Succede in Alto Adige, che come sappiamo è zona rossa: una famiglia di 7 figli si trova ancora una volta a fare scuola tra le mura domestiche ricorrendo alla DaD, che con famiglie numerose non può che trasformarsi in un incubo.
Perché? Cosa può andare storto?
Lo si può immaginare facilmente: può cadere la connessione Internet; possono non bastare i computer ad uso dei ragazzi impegnati in DaD; possono essere insufficienti le stanze della casa tali che ognuno non venga disturbato dalla lezione dell’altro.
In casa De Bonis-Rinaldi non esiste un solo momento di calma e silenzio, lo capiamo bene, mentre i sette figli tra i 16 anni e i 3 mesi fanno ognuno la propria vita e la propria lezione, tentando di controllare il panico quando la tecnologia non li assiste.
L’Ansa riporta: “Mamma Chiara allatta il piccolo Nicolò. Sul divano Isabel (11 anni) scannerizza con il cellulare un compito, mentre Jonathan (13 anni), un ragazzo simpaticissimo con la sindrome di down, gioca con un serpente di stoffa. In cucina i gemelli Pietro e Agnese (7 anni) seguono sul portatile una lezione.”
E all’occasione, quando i tre pc non sono sufficienti c’è chi si arrangia col cellulare.
Il papà
Il papà Igor si esprime anche sull’importanza della didattica in presenza per il figlio con sindrome di down: “L’apprendimento dietro a un banco di scuola non può essere compensato dalla didattica a distanza.
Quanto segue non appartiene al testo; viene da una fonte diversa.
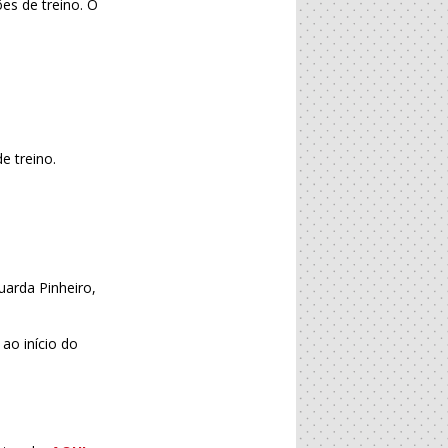
es de treino. O
e treino.
uarda Pinheiro,
o início do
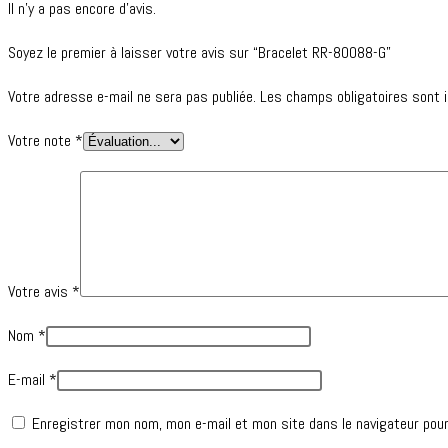
Il n’y a pas encore d’avis.
Soyez le premier à laisser votre avis sur “Bracelet RR-80088-G”
Votre adresse e-mail ne sera pas publiée.
Les champs obligatoires sont 
Votre note
*
Votre avis
*
Nom
*
E-mail
*
Enregistrer mon nom, mon e-mail et mon site dans le navigateur pou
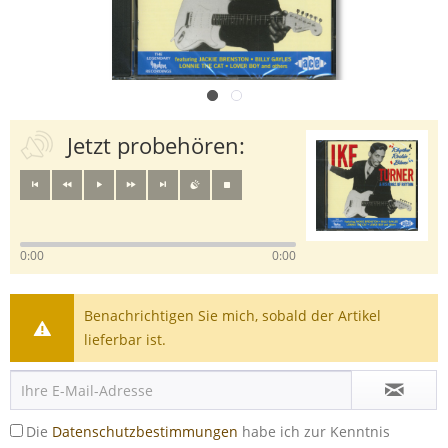
Jetzt probehören:
0:00
0:00
Benachrichtigen Sie mich, sobald der Artikel
lieferbar ist.
Die
Datenschutzbestimmungen
habe ich zur Kenntnis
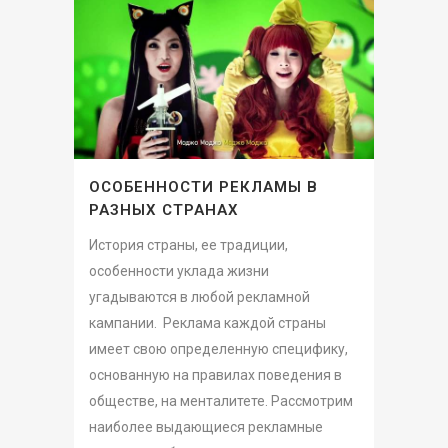
ОСОБЕННОСТИ РЕКЛАМЫ В
РАЗНЫХ СТРАНАХ
История страны, ее традиции,
особенности уклада жизни
угадываются в любой рекламной
кампании. Реклама каждой страны
имеет свою определенную специфику,
основанную на правилах поведения в
обществе, на менталитете. Рассмотрим
наиболее выдающиеся рекламные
Figuriamoci poi per un ragazzo con la sindrome di down, per il quale il contatto fisico è tutto. Anche se ha qualche ora di assistenza al giorno, ma senza compagni non ci può essere integrazione”.
La mamma
Chiara, la mamma, lancia un appello a chi ci governa: “La famiglia, che abbia un unico genitore, un figlio oppure sette, è il nucleo della società. Se non sosteniamo le famiglie, non avremo adulti sereni, capaci e competenti.” E conclude: “La cosa più importante è che domani scompaia la pandemia e si torni a un vita normale”.